SELECTED PASSAGE
:::

Example 1.16, Page 1.45

In [21]:
from math import pi

# Given 
a = 45 # distance between slit and bi prism in cm
alpha = pi / 180 # angle of bi prism in radian
Mu = 1.5 # refractive index of bi prism
fringe_width = 15.6e-3 # fringe width in meter 
D = 90      #cm

#Calculations
d2 = (2*a*(Mu-1)*alpha) # calculation for distance between screen and slit
l = (fringe_width * d2) / D # calculation for wavelength

#Result
print("Wavelength of light = %.f A."%(l/1e-8))
#Answer differs due to rounding-off errors
Wavelength of light = 13614 A.

Example 1.17, Page 1.45

In [15]:
# Given 
D = 1.20 # distance between source and eye piece in meter
Xn = 1.9e-2 # distance move by eye piece for 20 fringe in meter
n = 20 # no. of fringes
d = 6e-4 # distance between slits in meter 

#Calculation
l = (Xn * d) / (D * n)# calculation for wavelength

#Result
print("Wavelength of light = %.f A."%(l*1e10))
Wavelength of light = 4750 A.

Example 1.18, Page 1.46

In [16]:
from math import floor

# Given 
lambda1 = 5.890e-7 # wavelength of first light in meter
lambda2 = 4.358e-7 # wavelength of second light in meter
n1 = 40 # no. of fringes observed in the field of in first case 

#Calculation
n2 = (n1 * lambda1) / lambda2 # by using formula n1*lambda1=n2*lambda2

#Result
print("No. of fringes observed in field of view in second case = %d. "%(floor(n2)))

:::

TASK TO COMPLETE
In the worked optics examples, what refractive index does Example 1.16 give for the bi prism?

Recorded data
:::

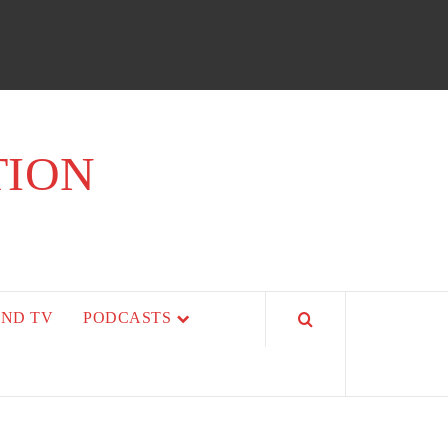
TION
AND TV
PODCASTS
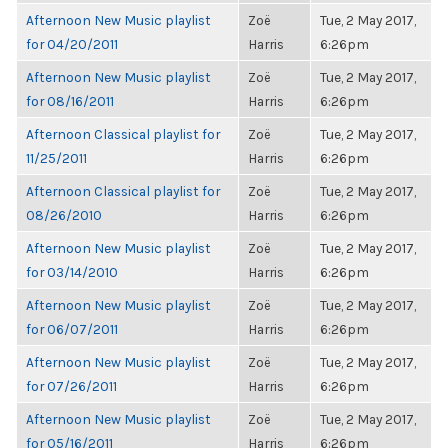
Afternoon New Music playlist
Zoë
Tue, 2 May 2017,
for 04/20/2011
Harris
6:26pm
Afternoon New Music playlist
Zoë
Tue, 2 May 2017,
for 08/16/2011
Harris
6:26pm
Afternoon Classical playlist for
Zoë
Tue, 2 May 2017,
11/25/2011
Harris
6:26pm
Afternoon Classical playlist for
Zoë
Tue, 2 May 2017,
08/26/2010
Harris
6:26pm
Afternoon New Music playlist
Zoë
Tue, 2 May 2017,
for 03/14/2010
Harris
6:26pm
Afternoon New Music playlist
Zoë
Tue, 2 May 2017,
for 06/07/2011
Harris
6:26pm
Afternoon New Music playlist
Zoë
Tue, 2 May 2017,
for 07/26/2011
Harris
6:26pm
Afternoon New Music playlist
Zoë
Tue, 2 May 2017,
for 05/16/2011
Harris
6:26pm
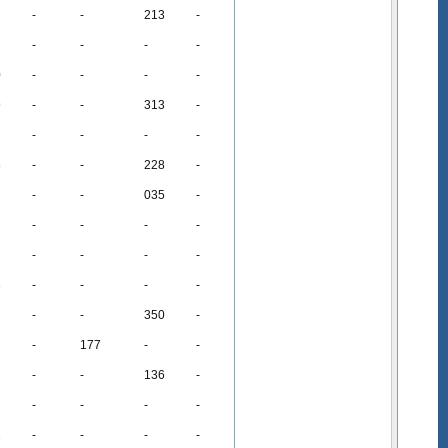
-
-
213
-
-
-
-
-
0
-
-
-
-
9
-
-
313
-
-
-
-
-
8
-
-
228
-
-
-
035
-
-
-
-
-
-
-
-
-
3
-
-
-
-
-
-
350
-
-
177
-
-
-
-
136
-
-
-
-
-
1
-
-
-
-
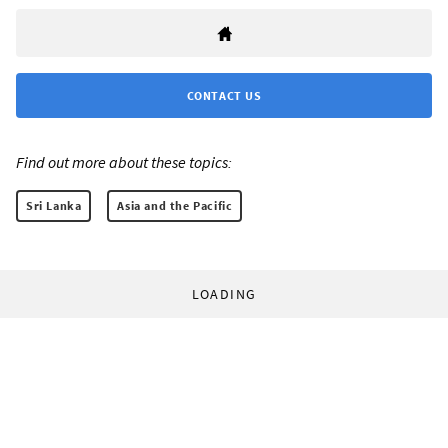
CONTACT US
Find out more about these topics:
Sri Lanka
Asia and the Pacific
LOADING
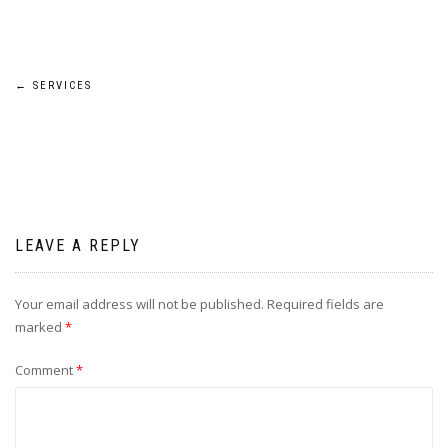
Post
←
SERVICES
navigation
LEAVE A REPLY
Your email address will not be published.
Required fields are
marked
*
Comment
*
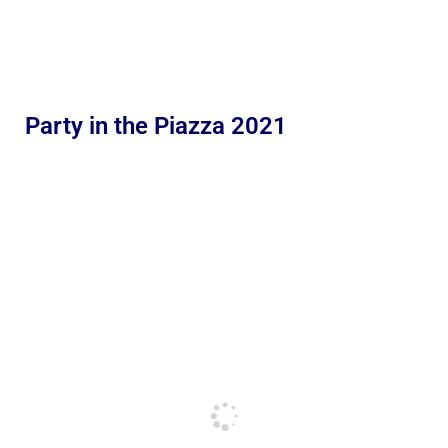
Party in the Piazza 2021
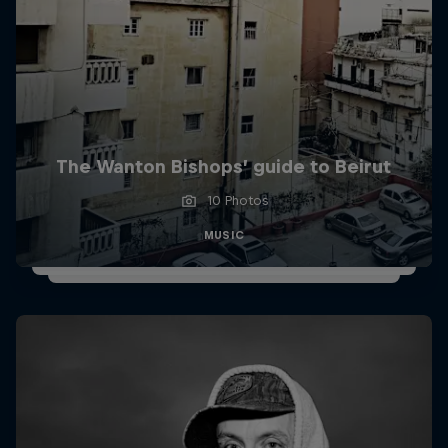
The Wanton Bishops’ guide to Beirut
10 Photos
MUSIC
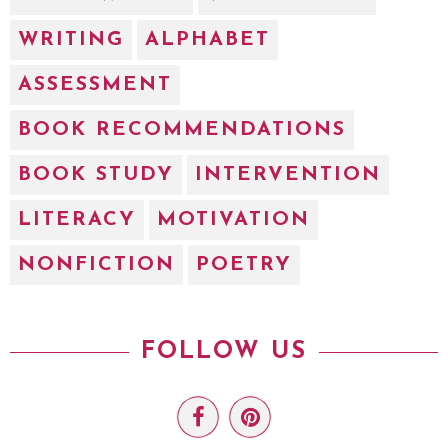
WRITING
ALPHABET
ASSESSMENT
BOOK RECOMMENDATIONS
BOOK STUDY
INTERVENTION
LITERACY
MOTIVATION
NONFICTION
POETRY
FOLLOW US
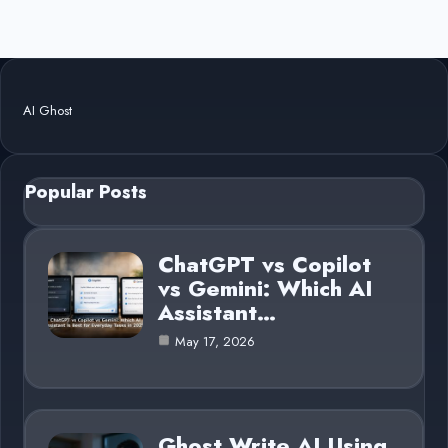
AI Ghost
Popular Posts
ChatGPT vs Copilot
vs Gemini: Which AI
Assistant…
May 17, 2026
Ghost Write AI Using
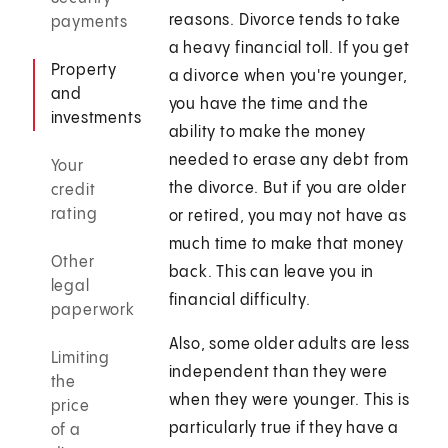
reasons. Divorce tends to take
payments
a heavy financial toll. If you get
Property
a divorce when you're younger,
and
you have the time and the
investments
ability to make the money
needed to erase any debt from
Your
the divorce. But if you are older
credit
rating
or retired, you may not have as
much time to make that money
Other
back. This can leave you in
legal
financial difficulty.
paperwork
Also, some older adults are less
Limiting
independent than they were
the
when they were younger. This is
price
particularly true if they have a
of a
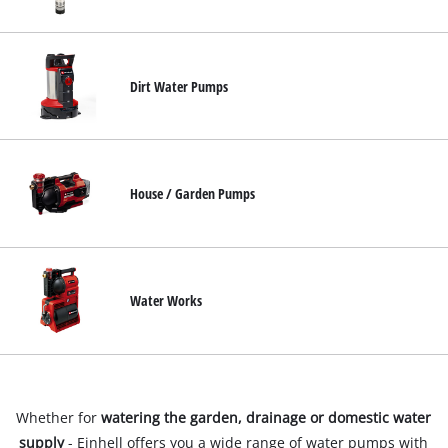
English
EN
English
Dirt Water Pumps
Français
House / Garden Pumps
Water Works
Whether for
watering the garden, drainage or domestic water
supply
- Einhell offers you a wide range of water pumps with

:::

RESPONSE
The refractive index of the bi prism is 1.5.